Sato told IPS that the energy saving mood sweeping the country is a new trend in Japan that gives an opportunity to push for clean energy over national policy that favors nuclear power.
She explained that the challenge facing green activists is to link the setsuden mood to banning nuclear energy.
“To push renewable and safe energy to the national forefront and reduce Japan’s reliance on nuclear energy, it is important to sustain the current public setsuden mood. I am worried that the public support could be temporary,” she said.
Renewable energy sources such as solar and wind provide for less than two percent of Japan’s total power consumption.
Tokyo, a bustling capital famous for its neon lights, has now turned into a city of darkened buildings and slower running trains. Billboards at major crossings flash daily rates of power consumption that tell whether the city has conserved sufficient energy to avoid a blackout.
Hisayo Takada, energy expert at Greenpeace Japan, a leading environment organization, says such developments are important but do not necessarily translate into public anger against nuclear power.
“The public setsuden sentiment is merely symbolic. Everybody is joining the bandwagon as an expression of solidarity at a time of distress. What is more important is to create a deeper front against dangerous nuclear power,” she told IPS.
A massive earthquake and tsunami on Mar. 11 destroyed Japan’s largest nuclear power plant at Fukushima, forcing the government to review the national policy on nuclear energy that currently meets 30 percent of the national demand.
Japan has 54 nuclear reactors of which only 15 are in operation currently, with some of them set to undergo stress tests as a precaution after the Fukushima disaster.
As a result, the total electricity supplied by the ten major utilities in July dropped by almost nine percent, or 83 billion kilowatt hours, in comparison to supply in 2010, according to the Federation of Electric Power Companies.
Well-known Japanese author Kazutoshi Hanto, in an interview on Japanese television, likened the current power-saving efforts to 1945 post-war Japan when people worked hard to rebuild their country.
“National unity in the form of setsuden mirrors the early post-war diligence of the Japanese who worked single-mindedly to rebuild the country.
“There are new ideas and efforts rising from the worst nuclear disaster in Japan,” Hanto said.
Prime Minister Naoto Kan is pushing a national goal to generate 20 percent of electricity from alternative energy sources such as solar and wind. Japan will legislate to mandate utilities to buy electricity generated from these sources at prices set by the government.
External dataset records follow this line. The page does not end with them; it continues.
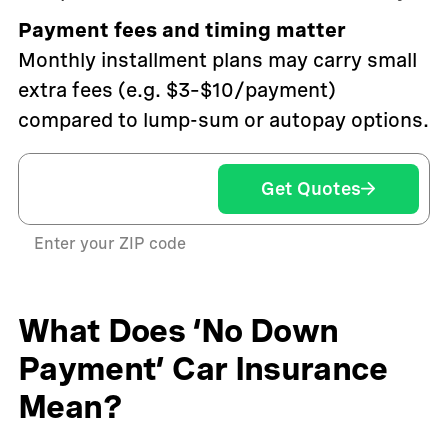
Payment fees and timing matter
Monthly installment plans may carry small
extra fees (e.g. $3–$10/payment)
compared to lump-sum or autopay options.
Get Quotes
Enter your ZIP code
What Does ‘No Down
Payment’ Car Insurance
Mean?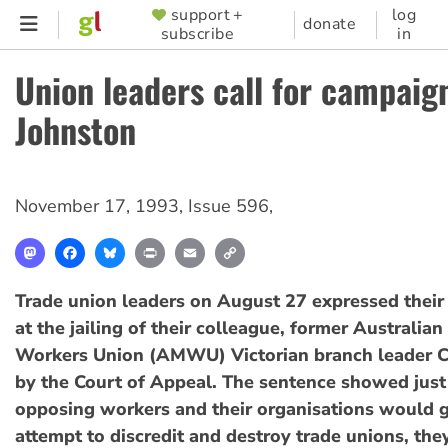
Skip
support +
log
SUPPORTER
donate
subscribe
in
to
MENU
main
Union leaders call for campaign
content
Johnston
November 17, 1993
,
Issue 596
,
Mastodon
Facebook
Bluesky
Print
Email
Copy
Link
Trade union leaders on August 27 expressed their 
at the jailing of their colleague, former Australia
Workers Union (AMWU) Victorian branch leader C
by the Court of Appeal. The sentence showed just
opposing workers and their organisations would go
attempt to discredit and destroy trade unions, they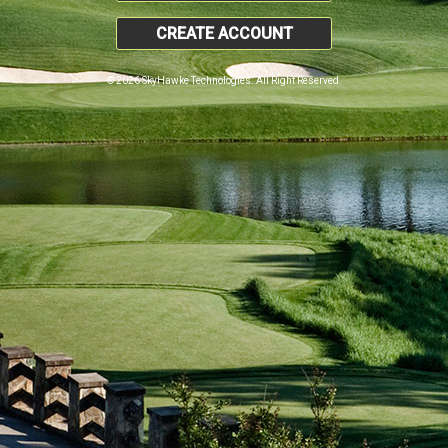
CREATE ACCOUNT
© 2026 SkyHawke Technologies. All Right Reserved.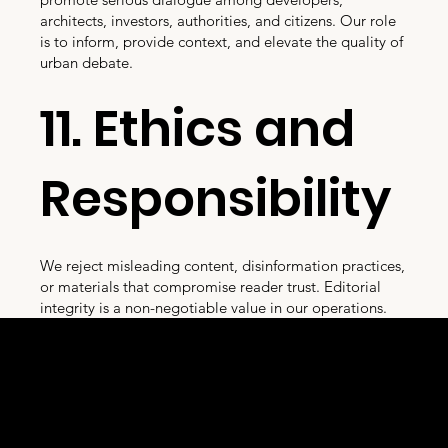
architects, investors, authorities, and citizens. Our role
is to inform, provide context, and elevate the quality of
urban debate.
11. Ethics and
Responsibility
We reject misleading content, disinformation practices,
or materials that compromise reader trust. Editorial
integrity is a non-negotiable value in our operations.
D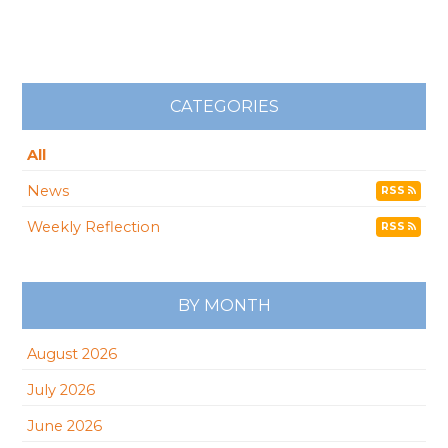
CATEGORIES
All
News
RSS
Weekly Reflection
RSS
BY MONTH
August 2026
July 2026
June 2026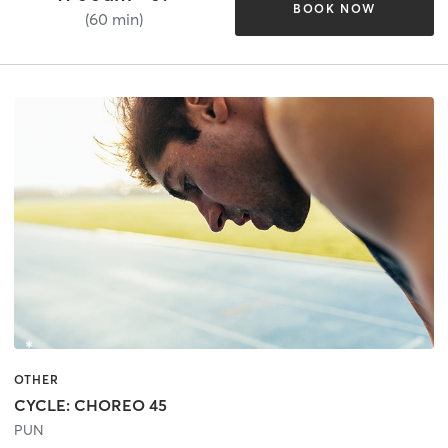
BOOK NOW
(60 min)
OTHER
CYCLE: CHOREO 45
PUN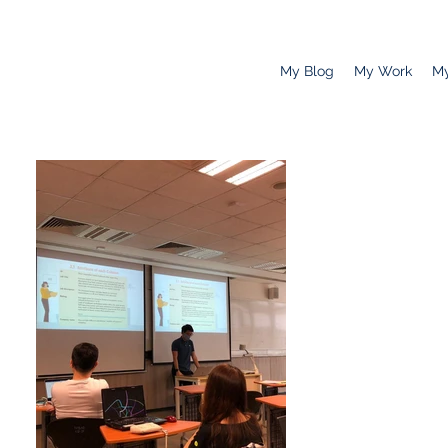
My Blog
My Work
My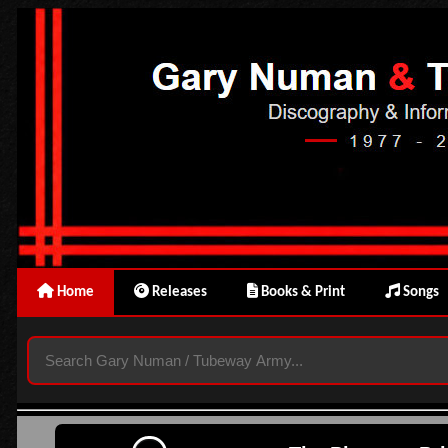
Home
Releases
Books & Print
Songs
Such steps are long overdue, environmentalists say. There is also increasing interest among equipment manufacturers to develop energy saving products.
Major companies such as Toshiba Corp and Mitsubishi Electric Corp announced collaboration last month to promote next generation energy-saving housing that will use solar panels and home appliances linked to a computer network to save power.
The fear that the Fukushima accident is threatening massive radiation contamination has led to rising opposition in Japan to nuclear power. Its operator, Tokyo Electric Power Company, is struggling with huge compensation payments.
“The difficult times we face today present an opportunity which we must not miss. Post-disaster Japan has to change and we can only do this through a long-term approach to develop a safer Japan,” Sato said.